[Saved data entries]
......
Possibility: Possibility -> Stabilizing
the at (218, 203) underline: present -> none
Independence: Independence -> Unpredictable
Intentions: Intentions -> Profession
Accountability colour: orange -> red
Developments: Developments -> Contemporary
......
● **DIRECTIONS FOR THIS TASK**
Reproduce every line above without any change.

● **EXERCISE RESULT**
Possibility: Possibility -> Stabilizing
the at (218, 203) underline: present -> none
Independence: Independence -> Unpredictable
Intentions: Intentions -> Profession
Accountability colour: orange -> red
Developments: Developments -> Contemporary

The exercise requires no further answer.